If you are at all like us, you find the rulings that the SEC puts forward to be a bit confusing, at first blush. And no wonder, as the SEC Rules under current discussion are over 100 pages long. You, like us, are just trying to understand the rulings and also do your job, with a minimum of distractions.
Let us help, at least with the most recent SEC ruling on advertising and private placements, as related to the Job’s Act.
On July 10th, the SEC announced that it was eliminating the prohibition on general solicitation and general advertising in “certain” offerings. This proclamation is a big deal, and was widely touted by the press:
- SEC Rule Will Revolutionize Financing of Small Businesses and other Privately Held Companies (Risk & Compliance Journal headline)
- SEC Clears Way for Entrepreneurs to Tweet, Blog About Unregistered Shares (WSJ headline)

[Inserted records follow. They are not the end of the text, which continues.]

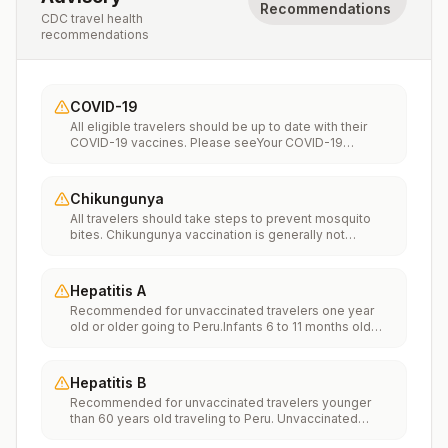
Recommendations
CDC travel health
recommendations
COVID-19
All eligible travelers should be up to date with their
COVID-19 vaccines. Please seeYour COVID-19
Vaccinationfor more information.
Chikungunya
All travelers should take steps to prevent mosquito
bites. Chikungunya vaccination is generally not
recommended. Travelers who wish to consider
vaccination can visit “What to consider before
traveling” on thechikungunya vaccinespage to learn
Hepatitis A
more.
Recommended for unvaccinated travelers one year
old or older going to Peru.Infants 6 to 11 months old
should also be vaccinated against Hepatitis A. The
dose does not count toward the routine 2-dose
series.Travelers allergic to a vaccine component
Hepatitis B
should receive a single dose of immune globulin,
Recommended for unvaccinated travelers younger
which provides effective protection for up to 2 months
than 60 years old traveling to Peru. Unvaccinated
depending on dosage given.Unvaccinated travelers
travelers 60 years and older may get vaccinated
who are over 40 years old, are immunocompromised,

The actual SEC Ruling is 117 pages, accompanied by a final ruling on the Disqualification of Bad Actors (147 pages) as well as a Rule Proposal for amendments of Regulation D, Form D and Rule 156. The Final Rules become effective 60 days after publication in the Federal Register, The Rule Proposal, different from the Final Rules, has a 60-day public comment period.
While we’re making progress, all-in-all, we’re not there yet. The JOBS Act was proposed in April 2012. It is still winding its way through the SEC.
The SEC is doing a good job of being comprehensive. For this, we are pleased. We’ve all seen the best intentions muddied by bad actors such as Bernie Madoff and Allen Stanford. How is the public to know if these companies are real, and are not fraudulent? There are so many bad actors out there.
The end result will be more bureaucracy, which will result in more cost, which will be shifted to the investors. This is an interesting, but important balancing act. I have been able to mostly avoid the bad actors by knowing the subject area/market, doing my due diligence and working with good lawyers.
Hopefully, the new investors will not get lazy, and believe when someone says, “Trust me.” I also knew that I am more sophisticated and knowledgeable than the average investor. After all, it’s my job.
I like the restrictions being put in place. The startup world is incredibly dicey, with the majority of companies not making it past two years of existence. The process and procedures will help people learn without destroying their financial health. At the end of the day, America will have a smarter, better-informed investor public. Allowing advertising for private placements just makes sense. Why not provide the investment opportunity to more than a select few. The investors in these private placements must be accredited investors. Any deal that uses advertising must file an Advanced Form D, before solicitation, with the SEC, and then file a Form D within 15 days after the completion of the deal. That, at least, provides some degree of protection and oversight.
I’m also excited about the next step—the actual crowd funding platforms. What do you think about Advertising and Private Placements?